Git introduction#

A version control system allows to keep record of every change done on a given set of files, and also encourages and easies collaboration. It works better for plain text files (source code, latex, txt, etc).

In this module we will learn the basic of version control by using git. At the end, the user will be able to use git for source code version control with a bitbucket repository.

REFS:

Introduction#

Git:

  • is a de-centralized version control system. Every contributor has a copy of the repository and performs local changes on it. Then, he tries to commit the changes to the master repository, and if no conflicts appear then the changes are merged and can be propagated to the other developers.

  • was started by Linus Torvalds to manage the linux kernel development, after the original system, BitKeeper, was license-restricted.

  • is very fast and branches are just a natural thing.

  • is kind of a file system which offers snapshots of the current files version.

  • Every commit is marked with a hash SHA-1 like 24b9da6552252987aa493b52f8696cd6d3b00373 .

  • The typical workflow is (on an already git repo): edit, stage, commit.
+++++
## The problem
Answer these questions using the Git introduction:
(a) What kind of files does a version control system work better for?
(b) Who started git, and to manage what?
(c) What is the typical workflow on an already git repo?
None of this material is needed.

Saved data entries
+++++
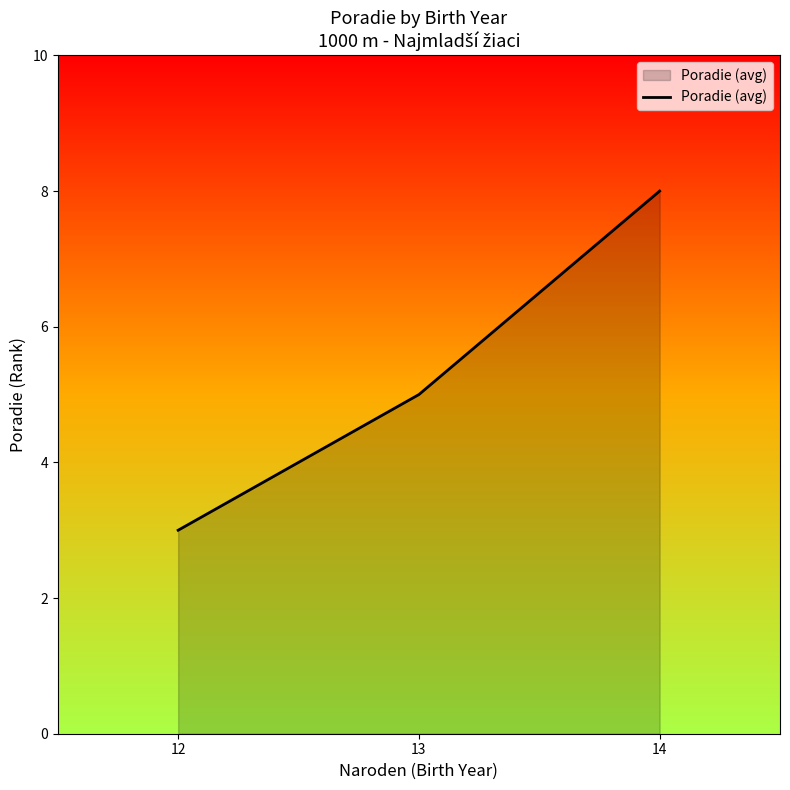

What is the maximum value shown in the chart?

8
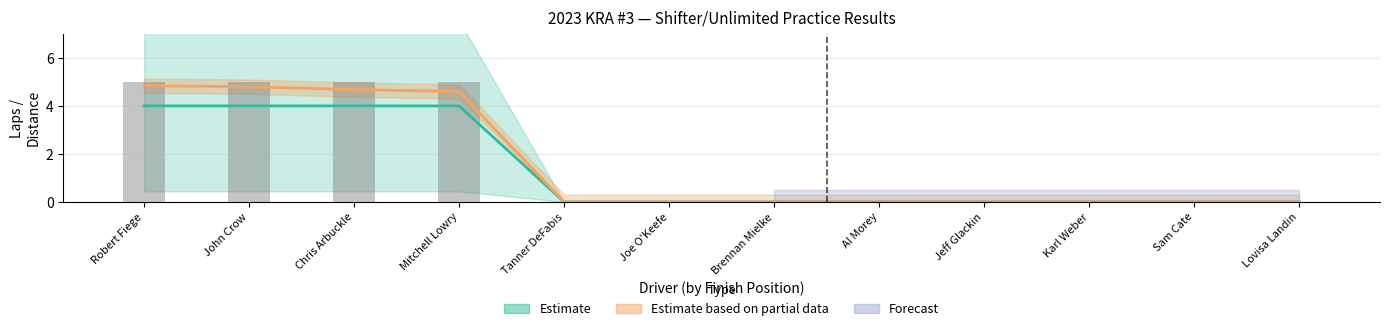

Reading left to right, list all the values displayed in this chart.

Total Laps: 4.0	4.0	4.0	4.0	0.0	0.0	0.0	0.0	0.0	0.0	0.0	0.0
Total Time: 5.0	5.0	5.0	5.0	0.0	0.0	0.0	0.0	0.0	0.0	0.0	0.0
Best Lap time: 4.8	4.8	4.7	4.6	0.0	0.0	0.0	0.0	0.0	0.0	0.0	0.0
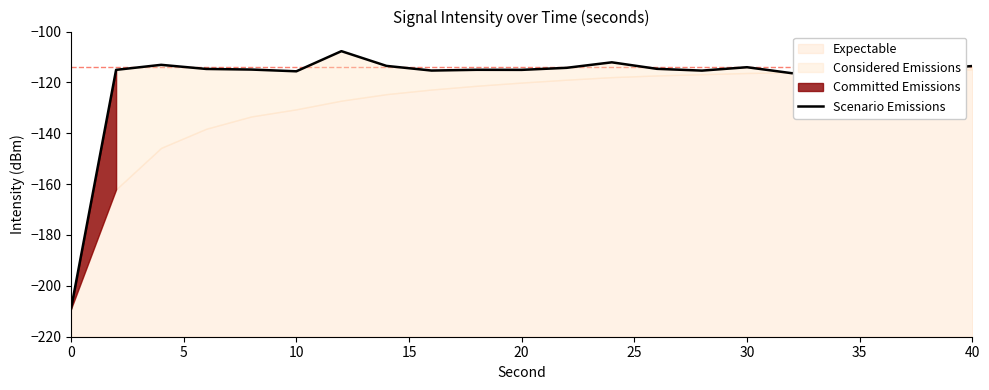

How many interior local valleys (lower than both neighbors) does the data have?

6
+++++
## Final answer
(a) Plain text files, such as source code, latex and txt.
(b) Linus Torvalds, to manage the linux kernel development.
(c) Edit, stage, commit.